Bu kısmı bitirmeden önce şunu not etmek lazım: Uluslararası sermaye çevreleri, öyle ya da böyle, ya neoliberalizmin birikim koşullarını bir kez daha güvence altına alacaklar, ya da yeni bir birikim rejimi üzerinde uzlaşacaklar. Bu ne kadar zor ve ne kadar çetrefilli olursa olsun, kaçınılmazdır; zira bir çıkış yolunun bulunmaması, bizzat bu çevrelerin kendilerini var ettiği koşulların altını dinamitlemekten başka bir işe yaramaz. Öte yandan, neoliberalizmin potansiyel krizinin kapitalizmin krizine dönüşmesi, yani sistem karşıtı bir karakter alması ise, ancak dünyadaki emek hareketlerinin hem ulusal düzeyde hem de uluslararası düzeyde neler yapabileceğine bağlı.

2.

 Türk lirasının krizinin Kıbrıs’ın kuzeyinde nasıl deneyimlendiğine geçmeden önce, Kıbrıs’ın kuzeyinin ekonomik yapısına ilişkin kısa bir bilgilendirme yapmak elzem.

Makroekonomik Durum

2017 tarihli son resmi ve kapsamlı verilere göre işgücüne katılan kişi sayısı 128451. Bu da, toplam nüfus içinde işgücüne katılma oranının %51,2 olduğu anlamına geliyor. İşsizlik oranı ise %5,8. Devam etmeden belirtelim. Bu sayıların ve oranların genel durumu yansıtmak bakımından ne kadar güvenilir olduğu tartışma konusu, zira ülkede çok ciddi bir kayıtdışı ekonomi bulunuyor. Bu konuda çeşitli çalışmalar olsa da, Kıbrıs Türk Ticaret Odası’nın hazırladığı kapsamlı ve güncel rapora göre kayıtdışı milli gelir, kayıtlı milli gelirin %22 ila %29 arası bir orandayken, beyan edilmeyen veya düşük beyan edilen gelirler ise resmi GSMH’nin %50 ila %60’ı arasında.

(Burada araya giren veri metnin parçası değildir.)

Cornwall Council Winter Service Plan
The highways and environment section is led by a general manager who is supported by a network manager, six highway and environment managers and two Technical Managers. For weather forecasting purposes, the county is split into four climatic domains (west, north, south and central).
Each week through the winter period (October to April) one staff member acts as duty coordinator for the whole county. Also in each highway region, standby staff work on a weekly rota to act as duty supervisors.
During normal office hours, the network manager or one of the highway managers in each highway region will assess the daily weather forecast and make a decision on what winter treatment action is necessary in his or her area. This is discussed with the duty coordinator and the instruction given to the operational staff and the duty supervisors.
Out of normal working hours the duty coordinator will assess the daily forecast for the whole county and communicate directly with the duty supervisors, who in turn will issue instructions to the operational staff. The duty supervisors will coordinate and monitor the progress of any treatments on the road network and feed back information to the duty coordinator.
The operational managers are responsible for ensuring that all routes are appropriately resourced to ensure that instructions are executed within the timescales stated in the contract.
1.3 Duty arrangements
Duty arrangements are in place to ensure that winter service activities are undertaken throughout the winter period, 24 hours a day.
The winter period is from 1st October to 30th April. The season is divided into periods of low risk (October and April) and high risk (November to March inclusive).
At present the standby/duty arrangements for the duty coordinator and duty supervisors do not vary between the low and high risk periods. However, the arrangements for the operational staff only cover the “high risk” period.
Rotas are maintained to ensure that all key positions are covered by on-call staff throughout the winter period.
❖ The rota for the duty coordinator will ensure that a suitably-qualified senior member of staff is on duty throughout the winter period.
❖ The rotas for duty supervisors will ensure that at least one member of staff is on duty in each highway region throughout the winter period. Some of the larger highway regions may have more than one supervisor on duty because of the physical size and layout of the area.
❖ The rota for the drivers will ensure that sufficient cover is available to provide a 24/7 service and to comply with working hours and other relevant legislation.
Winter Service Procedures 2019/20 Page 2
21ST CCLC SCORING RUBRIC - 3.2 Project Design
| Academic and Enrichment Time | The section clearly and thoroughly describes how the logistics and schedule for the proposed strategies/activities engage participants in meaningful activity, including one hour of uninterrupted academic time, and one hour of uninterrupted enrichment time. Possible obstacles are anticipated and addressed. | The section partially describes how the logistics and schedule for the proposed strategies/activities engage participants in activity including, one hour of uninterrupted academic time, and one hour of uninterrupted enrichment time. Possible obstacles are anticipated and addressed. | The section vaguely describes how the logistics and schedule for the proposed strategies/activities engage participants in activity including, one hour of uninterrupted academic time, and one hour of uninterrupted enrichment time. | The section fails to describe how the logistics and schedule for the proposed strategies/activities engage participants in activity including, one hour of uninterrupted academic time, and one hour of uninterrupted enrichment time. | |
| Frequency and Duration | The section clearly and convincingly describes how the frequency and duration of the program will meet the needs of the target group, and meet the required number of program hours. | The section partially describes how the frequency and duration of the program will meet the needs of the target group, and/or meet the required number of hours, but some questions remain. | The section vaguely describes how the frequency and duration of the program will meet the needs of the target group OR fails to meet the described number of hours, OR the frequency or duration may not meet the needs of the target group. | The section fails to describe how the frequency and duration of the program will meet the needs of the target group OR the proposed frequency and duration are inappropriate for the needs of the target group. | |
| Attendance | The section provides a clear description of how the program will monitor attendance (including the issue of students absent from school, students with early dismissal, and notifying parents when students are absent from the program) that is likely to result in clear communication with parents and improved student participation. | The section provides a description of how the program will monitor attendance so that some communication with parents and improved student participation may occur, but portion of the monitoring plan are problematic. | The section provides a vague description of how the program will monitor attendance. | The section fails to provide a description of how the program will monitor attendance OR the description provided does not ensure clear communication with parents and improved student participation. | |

Toplam istihdam içinde tarım sektörünün payının % 3,6, sanayi sektörünün payının % 9,2, inşaat sektörünün payının % 7,6 ve hizmetler sektörünün payının da % 79,6 olduğu görülmektedir. Görüldüğü üzere Kıbrıs’ın kuzeyinde hizmetler sektörü çok ciddi anlamda baskın durumdadır. Hizmetler sektörünün kendi içinde ise kamu sektörü toplam istihdamın %28,1’ini ve kumarhaneler dahil olmak üzere turizm sektörü de %13,8’ini tek başlarına oluşturuyorlar. Hizmet sektörünün alt sektörlerinden biri olan yükseköğrenim sektörü ise, 2017-2018 verilerine göre 101,126 öğrenciye ev sahipliği yapıyor ki bu öğrencilerin %86.7’si yurtdışından gelen öğrenciler. Yükseköğrenim sektörünün kendi içinde doğurduğu gelir bir yana, sektörün yurtdışından ülkeye ciddi miktarda öğrenci çekmesi hem konut, ulaşım, eğlence gibi yan sektörleri tetiklemekte, hem de tüm sektörler bakımından (örneğin gıda, giyim) genel anlamda talep arttırıcı bir faktör olarak ortaya çıkmaktadır. Buna ek olarak, yükseköğrenim sektörü bir ucuz işgücü arzı sunma işlevi de görmekte. Elimizde somut veriler olmasa da, yurtdışından ülkeye çalışmaya gelen kişilerin bir kısmının ülkeye öğrenci olarak giriş yaptığı, yani çalışma izni çıkarmak yerine bir üniversiteye kaydolarak ülkede çalışmaya başladığı ve bunun patronlar tarafından maliyetleri düşürücü bir yöntem olarak kullanıldığı biliniyor. Dahası, pek çok öğrencinin kayıtdışı bir biçimde ve komik ücretler karşılığında part-time olarak da çalıştırıldığı biliniyor.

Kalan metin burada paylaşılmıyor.